The absence of a backdoor in the software
Some major video conferencing software, located outside the European Union, comply with foreign legislation. These authorise the listening of communications. This is the case of the Cloud Act, a series of extraterritorial American laws which allow the authorities to force publishers located on American territory to provide data relating to electronic communications. This data can be stored on American or foreign servers.
Tixeo is committed to data protection
As a European and secure solution, Tixeo is 100% compliant with the GDPR and puts personal data protection at the heart of its commitments. Indeed, its customers, evolving in sensitive sectors (defense, health, industry…) require a reliable video conferencing tool with a maximum security level and with all the guarantees to respect the integrity of their employees’ personal data.
In the Tixeo GDPR guide, select your user profile to find all the essential information you need to know about
- the processing
- the protection
of your personal data.
Download the GDPR guide now
Features of a secure video conference
A secure video conferencing software offers additional guarantees for personal data protection. This is the case of Tixeo.
Secure by Design: an architecture designed for data security
To be secure, a secure video conferencing software must be Secure by Design. In other words, it must take security into account from the very first steps of its design to its deployment. This process makes it possible to determine potential points of failure in the software at an early stage and to work out solutions to correct them during its development.
As a result, Secure by Design video conferencing software will be much more robust than traditional video conferencing software.
Deployment that minimises security impacts
Deploying a video conferencing tool must not disturb the security of the company’s internal network. With Tixeo, Secure by design video conferencing software, there is only one port to open to deploy the solution. Thus, the security policy of the company network is preserved. This saves time and security!

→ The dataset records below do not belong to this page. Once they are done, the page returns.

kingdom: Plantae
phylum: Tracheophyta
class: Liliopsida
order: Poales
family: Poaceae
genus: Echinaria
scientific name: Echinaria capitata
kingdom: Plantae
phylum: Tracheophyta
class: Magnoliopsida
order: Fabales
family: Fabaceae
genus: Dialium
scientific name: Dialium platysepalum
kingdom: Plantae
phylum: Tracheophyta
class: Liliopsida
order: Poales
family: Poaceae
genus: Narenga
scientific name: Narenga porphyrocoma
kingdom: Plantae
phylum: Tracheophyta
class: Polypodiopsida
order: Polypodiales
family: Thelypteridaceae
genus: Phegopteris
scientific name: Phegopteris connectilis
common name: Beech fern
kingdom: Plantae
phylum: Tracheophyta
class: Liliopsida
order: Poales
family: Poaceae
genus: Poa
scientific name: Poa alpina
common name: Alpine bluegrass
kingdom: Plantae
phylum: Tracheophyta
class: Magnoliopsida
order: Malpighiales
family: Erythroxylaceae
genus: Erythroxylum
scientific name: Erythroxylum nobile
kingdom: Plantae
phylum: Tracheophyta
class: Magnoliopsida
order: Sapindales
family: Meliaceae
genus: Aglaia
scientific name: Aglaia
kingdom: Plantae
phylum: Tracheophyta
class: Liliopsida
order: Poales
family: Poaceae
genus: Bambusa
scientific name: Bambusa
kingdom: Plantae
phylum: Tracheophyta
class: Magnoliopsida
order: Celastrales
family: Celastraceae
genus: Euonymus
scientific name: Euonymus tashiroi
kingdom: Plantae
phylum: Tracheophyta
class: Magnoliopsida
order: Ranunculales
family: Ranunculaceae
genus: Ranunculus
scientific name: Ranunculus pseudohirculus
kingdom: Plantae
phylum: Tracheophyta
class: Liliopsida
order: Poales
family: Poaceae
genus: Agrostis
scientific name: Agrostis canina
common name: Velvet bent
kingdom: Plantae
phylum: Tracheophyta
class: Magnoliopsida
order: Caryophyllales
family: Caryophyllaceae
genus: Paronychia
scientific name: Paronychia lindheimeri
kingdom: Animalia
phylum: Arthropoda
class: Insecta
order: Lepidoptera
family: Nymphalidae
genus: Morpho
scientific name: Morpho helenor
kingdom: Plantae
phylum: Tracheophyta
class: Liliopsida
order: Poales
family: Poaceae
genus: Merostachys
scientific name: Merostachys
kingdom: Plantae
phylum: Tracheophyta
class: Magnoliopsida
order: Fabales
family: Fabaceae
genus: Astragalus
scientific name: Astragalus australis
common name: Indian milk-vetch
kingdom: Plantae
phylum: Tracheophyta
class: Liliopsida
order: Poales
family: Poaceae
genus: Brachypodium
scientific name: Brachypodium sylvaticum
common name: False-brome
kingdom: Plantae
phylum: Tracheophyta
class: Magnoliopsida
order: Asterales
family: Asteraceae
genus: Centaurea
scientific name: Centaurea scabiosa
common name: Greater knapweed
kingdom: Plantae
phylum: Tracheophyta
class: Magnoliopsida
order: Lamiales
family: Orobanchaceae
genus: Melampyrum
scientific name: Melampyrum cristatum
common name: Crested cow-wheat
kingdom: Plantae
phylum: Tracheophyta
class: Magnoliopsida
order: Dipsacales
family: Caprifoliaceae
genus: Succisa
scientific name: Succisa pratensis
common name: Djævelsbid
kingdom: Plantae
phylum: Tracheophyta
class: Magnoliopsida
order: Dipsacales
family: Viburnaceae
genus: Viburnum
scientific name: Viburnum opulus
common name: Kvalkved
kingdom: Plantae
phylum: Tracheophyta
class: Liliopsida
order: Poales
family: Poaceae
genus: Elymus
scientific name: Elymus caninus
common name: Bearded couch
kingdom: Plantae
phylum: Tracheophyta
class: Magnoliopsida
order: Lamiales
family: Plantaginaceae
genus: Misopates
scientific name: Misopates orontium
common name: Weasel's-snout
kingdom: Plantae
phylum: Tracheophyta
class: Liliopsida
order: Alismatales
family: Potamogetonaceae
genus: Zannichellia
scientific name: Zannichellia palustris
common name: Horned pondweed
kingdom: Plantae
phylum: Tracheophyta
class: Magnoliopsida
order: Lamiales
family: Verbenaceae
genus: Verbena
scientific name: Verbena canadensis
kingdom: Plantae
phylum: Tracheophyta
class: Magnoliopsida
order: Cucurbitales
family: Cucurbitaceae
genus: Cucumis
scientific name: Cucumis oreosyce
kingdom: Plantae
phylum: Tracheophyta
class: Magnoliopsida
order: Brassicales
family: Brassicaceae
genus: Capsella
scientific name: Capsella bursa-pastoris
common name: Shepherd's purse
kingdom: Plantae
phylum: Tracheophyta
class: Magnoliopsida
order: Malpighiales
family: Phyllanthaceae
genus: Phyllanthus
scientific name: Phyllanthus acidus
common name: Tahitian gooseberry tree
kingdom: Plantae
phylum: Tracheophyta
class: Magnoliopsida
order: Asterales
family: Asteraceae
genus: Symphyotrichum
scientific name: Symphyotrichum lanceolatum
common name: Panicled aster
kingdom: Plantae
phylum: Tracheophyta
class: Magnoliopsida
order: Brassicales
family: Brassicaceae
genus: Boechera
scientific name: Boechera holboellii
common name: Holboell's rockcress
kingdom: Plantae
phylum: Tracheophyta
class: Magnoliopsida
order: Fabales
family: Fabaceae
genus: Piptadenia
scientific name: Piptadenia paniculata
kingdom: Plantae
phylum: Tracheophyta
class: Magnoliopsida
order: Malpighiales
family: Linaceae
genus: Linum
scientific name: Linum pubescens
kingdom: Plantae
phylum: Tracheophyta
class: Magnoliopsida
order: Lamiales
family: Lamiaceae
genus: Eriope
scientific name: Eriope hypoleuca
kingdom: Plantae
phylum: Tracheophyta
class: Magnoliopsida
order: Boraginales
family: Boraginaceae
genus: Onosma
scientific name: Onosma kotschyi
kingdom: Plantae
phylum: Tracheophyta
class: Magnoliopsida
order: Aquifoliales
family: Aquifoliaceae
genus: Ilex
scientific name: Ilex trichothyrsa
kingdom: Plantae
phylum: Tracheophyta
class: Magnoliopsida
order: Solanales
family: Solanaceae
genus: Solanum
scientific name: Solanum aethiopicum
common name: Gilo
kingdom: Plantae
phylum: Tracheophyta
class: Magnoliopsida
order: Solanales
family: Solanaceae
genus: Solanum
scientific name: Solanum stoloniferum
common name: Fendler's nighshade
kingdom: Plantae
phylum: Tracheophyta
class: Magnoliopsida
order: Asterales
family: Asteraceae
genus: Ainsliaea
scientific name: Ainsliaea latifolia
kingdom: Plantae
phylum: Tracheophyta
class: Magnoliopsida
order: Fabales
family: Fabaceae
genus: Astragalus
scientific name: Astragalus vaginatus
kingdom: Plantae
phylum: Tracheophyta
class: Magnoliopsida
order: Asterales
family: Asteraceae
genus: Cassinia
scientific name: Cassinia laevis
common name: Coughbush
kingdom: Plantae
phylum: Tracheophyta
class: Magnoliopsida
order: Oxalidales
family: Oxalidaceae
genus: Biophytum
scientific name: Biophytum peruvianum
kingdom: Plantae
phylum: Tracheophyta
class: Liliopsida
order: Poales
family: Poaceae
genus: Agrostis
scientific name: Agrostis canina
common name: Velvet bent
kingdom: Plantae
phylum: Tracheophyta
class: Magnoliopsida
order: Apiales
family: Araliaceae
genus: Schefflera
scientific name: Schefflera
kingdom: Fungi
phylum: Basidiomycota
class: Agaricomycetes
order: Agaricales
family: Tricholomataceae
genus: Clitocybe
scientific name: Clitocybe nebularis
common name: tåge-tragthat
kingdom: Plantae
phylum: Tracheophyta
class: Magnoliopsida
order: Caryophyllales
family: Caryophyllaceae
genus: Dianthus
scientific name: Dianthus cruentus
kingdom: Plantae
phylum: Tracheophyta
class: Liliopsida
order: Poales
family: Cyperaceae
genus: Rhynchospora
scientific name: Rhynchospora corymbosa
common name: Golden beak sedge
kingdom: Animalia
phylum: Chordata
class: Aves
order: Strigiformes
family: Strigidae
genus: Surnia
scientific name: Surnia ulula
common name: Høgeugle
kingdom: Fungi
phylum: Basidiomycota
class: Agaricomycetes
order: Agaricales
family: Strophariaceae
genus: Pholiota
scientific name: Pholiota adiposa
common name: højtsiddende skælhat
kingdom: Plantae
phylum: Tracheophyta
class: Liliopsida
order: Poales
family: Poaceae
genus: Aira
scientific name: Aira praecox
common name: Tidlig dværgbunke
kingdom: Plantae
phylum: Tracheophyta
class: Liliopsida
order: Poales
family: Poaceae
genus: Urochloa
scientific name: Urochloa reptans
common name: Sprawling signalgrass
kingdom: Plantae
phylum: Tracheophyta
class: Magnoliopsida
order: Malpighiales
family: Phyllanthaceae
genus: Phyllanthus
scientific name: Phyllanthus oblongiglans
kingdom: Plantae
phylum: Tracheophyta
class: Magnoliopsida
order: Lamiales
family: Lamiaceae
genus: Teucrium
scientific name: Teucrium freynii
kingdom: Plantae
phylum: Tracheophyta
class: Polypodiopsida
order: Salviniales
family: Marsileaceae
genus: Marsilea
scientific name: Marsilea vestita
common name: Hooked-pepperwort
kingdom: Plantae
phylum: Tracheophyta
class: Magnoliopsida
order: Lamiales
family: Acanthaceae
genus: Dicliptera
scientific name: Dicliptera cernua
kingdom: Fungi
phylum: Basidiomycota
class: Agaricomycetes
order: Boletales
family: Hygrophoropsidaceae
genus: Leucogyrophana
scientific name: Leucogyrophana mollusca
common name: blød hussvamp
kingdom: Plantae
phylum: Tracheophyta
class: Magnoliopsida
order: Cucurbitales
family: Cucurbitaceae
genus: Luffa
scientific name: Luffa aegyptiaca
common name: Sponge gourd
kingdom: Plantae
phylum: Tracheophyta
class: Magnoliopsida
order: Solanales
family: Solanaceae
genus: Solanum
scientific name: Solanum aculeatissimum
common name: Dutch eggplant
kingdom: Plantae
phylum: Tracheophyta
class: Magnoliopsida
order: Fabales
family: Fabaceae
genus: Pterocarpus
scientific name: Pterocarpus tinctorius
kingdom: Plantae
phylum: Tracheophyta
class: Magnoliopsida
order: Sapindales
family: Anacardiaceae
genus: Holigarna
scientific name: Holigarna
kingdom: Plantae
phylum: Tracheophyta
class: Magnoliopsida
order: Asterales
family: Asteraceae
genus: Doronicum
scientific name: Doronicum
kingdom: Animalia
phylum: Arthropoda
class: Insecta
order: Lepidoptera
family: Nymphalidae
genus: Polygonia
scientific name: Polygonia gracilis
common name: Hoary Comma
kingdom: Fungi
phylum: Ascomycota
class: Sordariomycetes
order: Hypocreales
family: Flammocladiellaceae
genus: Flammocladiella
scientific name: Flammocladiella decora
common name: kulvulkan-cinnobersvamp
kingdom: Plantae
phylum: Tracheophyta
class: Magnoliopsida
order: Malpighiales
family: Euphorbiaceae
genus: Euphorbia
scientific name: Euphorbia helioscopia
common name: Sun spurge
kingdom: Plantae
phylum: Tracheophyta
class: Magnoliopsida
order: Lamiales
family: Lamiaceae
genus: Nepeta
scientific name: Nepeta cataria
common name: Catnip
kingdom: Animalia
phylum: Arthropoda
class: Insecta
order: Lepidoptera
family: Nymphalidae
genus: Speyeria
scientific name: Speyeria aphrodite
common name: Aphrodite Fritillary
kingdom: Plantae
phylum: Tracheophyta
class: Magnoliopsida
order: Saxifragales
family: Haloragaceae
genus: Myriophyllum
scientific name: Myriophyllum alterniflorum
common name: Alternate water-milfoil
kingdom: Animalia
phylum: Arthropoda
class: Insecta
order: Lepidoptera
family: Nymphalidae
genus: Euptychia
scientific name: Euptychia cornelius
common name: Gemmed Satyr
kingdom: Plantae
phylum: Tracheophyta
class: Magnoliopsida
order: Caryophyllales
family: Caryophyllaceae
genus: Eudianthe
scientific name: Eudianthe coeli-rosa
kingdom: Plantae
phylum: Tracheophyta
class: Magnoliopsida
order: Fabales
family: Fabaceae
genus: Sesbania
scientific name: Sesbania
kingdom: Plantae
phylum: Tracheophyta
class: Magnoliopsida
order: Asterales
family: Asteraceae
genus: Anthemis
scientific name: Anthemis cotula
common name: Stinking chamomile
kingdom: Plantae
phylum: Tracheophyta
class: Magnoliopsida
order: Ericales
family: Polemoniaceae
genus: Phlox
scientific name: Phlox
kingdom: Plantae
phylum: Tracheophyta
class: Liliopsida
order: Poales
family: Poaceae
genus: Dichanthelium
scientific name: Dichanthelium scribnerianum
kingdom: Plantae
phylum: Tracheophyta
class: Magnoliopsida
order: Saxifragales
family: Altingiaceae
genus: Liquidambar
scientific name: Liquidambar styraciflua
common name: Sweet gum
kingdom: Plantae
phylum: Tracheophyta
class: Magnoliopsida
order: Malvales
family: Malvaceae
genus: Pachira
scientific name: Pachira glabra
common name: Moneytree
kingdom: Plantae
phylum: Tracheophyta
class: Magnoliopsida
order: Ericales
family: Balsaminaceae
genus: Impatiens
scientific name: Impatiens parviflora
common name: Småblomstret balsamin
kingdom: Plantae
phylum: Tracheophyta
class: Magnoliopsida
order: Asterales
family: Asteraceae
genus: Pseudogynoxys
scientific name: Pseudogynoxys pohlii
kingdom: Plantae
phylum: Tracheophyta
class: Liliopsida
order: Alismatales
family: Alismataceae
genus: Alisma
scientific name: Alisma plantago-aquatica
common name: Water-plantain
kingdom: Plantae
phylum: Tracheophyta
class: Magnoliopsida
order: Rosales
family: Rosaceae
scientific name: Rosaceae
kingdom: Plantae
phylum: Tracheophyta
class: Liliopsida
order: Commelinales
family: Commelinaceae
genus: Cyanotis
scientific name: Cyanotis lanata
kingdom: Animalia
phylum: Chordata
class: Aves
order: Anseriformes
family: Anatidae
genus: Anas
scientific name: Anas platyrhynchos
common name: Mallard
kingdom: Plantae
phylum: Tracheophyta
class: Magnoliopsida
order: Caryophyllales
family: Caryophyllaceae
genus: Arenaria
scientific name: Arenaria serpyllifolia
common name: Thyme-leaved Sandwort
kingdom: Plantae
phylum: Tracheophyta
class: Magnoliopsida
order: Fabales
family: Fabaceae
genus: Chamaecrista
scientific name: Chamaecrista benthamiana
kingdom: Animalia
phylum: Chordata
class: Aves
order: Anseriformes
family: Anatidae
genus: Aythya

It is no longer a secret that communications in an unsecured video conference can be listened in on. Only end-to-end encryption avoids the risk of eavesdropping.
This technology enables all audio, video and data streams to be encrypted, regardless of the number of participants in the online meeting. It thus guarantees total confidentiality of exchanges.
Tixeo’s secure video conferencing includes end-to-end encryption through a server (AES 256 encryption), while easily adapting to network variations.
Taking into account the location of the publisher
It should be noted that the location of the video conferencing editor is an important criterion to take into account, if the software claims end-to-end encryption. Indeed, in some countries, it is sometimes impossible to fully encrypt communications.
For example, since 2001 in the United States, the Patriot Act requires software publishers to add backdoors to their systems. This back door is a secret entrance that allows the authorities to access the software’s data. If a malicious entity discovers it, personal data can be compromised.